» Reading text:
In a social media post written just after the first election round, Turnbull wrote:

“More than half of Local 10 members did not vote, evidence of deep dissatisfaction with the current leadership. Many despair that ‘nothing can change.’ Our leadership feeds into that despair by enforcing the tier system and clinging to the miserable status quo. In order to keep labor ‘peace’ for Biden, they kept us from striking when the contract was up. Then they threw the union’s support to Biden/Harris. By refusing to use our power to fight for what workers really need, the ILWU tops, along with the rest of the labor leadership, helped ensure Trump’s victory.”

Turnbull did not support either candidate in the final union election round, noting: “The status quo policies that both will pursue can only ensure Local 10 remains weak and divided.” Voter turnout remained weak.

Many socialist groups insist that workers “aren’t ready” to fight for a revolutionary alternative to the trade-union misleaders as an excuse to hail pro-capitalist union bureaucrats like UAW head Shawn Fain and the heirs of Harry Bridges in the ILWU. This simply puts workers deeper in the grip of leaders who promote an alliance with Democratic Party liberals, crippling union struggle. In contrast, Turnbull has spent the past year as a member of the Local 10 executive board fighting for measures to strengthen the union and in the process challenging the bureaucracy’s losing strategy, including its support to the Democrats. This is precisely how to ready union members so they can wage collective struggle for their interests. To that end, she has won others to the Committee to End Tier Segregation, which aims to eliminate the divisions in the workforce that cripple the union. Her work provides an example of how Marxists can win authority in the unions on the basis of a plan of action that points the way forward for the labor movement.

» Instructions to follow: List every person named in the text about the Local 10 union election. You won't need the data records.

Data records:
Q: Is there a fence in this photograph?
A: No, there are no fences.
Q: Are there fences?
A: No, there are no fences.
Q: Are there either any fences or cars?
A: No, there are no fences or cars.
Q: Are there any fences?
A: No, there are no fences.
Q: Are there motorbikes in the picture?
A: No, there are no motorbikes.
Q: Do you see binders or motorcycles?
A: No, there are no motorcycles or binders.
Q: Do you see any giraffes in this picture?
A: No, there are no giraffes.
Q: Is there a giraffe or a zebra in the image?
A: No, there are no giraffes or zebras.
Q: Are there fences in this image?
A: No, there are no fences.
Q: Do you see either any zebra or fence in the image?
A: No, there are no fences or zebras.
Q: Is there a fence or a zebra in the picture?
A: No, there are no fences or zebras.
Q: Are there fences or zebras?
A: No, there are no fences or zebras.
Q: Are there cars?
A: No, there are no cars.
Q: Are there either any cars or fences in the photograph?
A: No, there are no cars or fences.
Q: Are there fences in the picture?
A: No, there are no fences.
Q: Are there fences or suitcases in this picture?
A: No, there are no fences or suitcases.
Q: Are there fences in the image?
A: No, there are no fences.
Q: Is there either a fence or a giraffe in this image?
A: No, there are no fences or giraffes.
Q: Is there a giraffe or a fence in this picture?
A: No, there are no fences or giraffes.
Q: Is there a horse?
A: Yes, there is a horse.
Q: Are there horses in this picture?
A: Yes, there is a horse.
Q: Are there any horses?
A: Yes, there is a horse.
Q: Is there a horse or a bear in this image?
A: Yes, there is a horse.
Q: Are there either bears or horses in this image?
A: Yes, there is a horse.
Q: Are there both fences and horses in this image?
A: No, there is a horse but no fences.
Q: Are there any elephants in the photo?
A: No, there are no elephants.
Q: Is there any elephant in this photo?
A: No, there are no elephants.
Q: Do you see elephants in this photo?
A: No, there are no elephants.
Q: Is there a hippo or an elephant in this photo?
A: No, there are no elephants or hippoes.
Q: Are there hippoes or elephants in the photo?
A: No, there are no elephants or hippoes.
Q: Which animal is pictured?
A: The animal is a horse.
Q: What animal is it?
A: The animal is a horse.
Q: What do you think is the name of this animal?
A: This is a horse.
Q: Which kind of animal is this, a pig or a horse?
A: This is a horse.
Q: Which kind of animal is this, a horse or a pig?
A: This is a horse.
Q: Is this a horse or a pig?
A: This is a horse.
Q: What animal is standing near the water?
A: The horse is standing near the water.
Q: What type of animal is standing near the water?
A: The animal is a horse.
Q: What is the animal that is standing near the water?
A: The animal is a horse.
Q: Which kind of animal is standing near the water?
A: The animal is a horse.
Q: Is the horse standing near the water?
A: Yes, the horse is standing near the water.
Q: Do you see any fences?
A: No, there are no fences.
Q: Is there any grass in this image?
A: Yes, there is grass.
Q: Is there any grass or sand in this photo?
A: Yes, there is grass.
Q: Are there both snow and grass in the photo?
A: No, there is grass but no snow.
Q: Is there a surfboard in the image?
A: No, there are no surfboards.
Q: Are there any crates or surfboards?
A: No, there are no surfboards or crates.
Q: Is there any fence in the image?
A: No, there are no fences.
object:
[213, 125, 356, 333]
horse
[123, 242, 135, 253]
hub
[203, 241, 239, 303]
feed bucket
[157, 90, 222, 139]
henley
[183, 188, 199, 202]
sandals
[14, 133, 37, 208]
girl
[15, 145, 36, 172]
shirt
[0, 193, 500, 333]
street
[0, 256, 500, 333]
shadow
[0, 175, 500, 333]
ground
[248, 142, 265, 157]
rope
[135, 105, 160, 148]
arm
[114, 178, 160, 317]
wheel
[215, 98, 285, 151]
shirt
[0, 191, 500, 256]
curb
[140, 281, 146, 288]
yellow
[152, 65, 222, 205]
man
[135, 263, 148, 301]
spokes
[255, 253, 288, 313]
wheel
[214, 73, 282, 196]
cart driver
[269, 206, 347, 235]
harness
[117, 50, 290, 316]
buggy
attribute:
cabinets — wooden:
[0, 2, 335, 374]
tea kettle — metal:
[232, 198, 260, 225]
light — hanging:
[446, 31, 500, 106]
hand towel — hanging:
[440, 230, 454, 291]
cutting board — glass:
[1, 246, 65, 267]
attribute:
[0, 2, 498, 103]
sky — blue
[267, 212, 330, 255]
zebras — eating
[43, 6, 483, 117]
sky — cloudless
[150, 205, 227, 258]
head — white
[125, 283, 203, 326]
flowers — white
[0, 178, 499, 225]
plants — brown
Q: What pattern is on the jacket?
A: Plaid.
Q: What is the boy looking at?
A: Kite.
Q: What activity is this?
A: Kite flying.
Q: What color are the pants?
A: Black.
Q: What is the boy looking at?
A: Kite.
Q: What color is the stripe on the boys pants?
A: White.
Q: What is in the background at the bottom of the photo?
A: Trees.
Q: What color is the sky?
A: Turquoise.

» Result of this task: Turnbull, Biden, Harris, Trump, Shawn Fain, Harry Bridges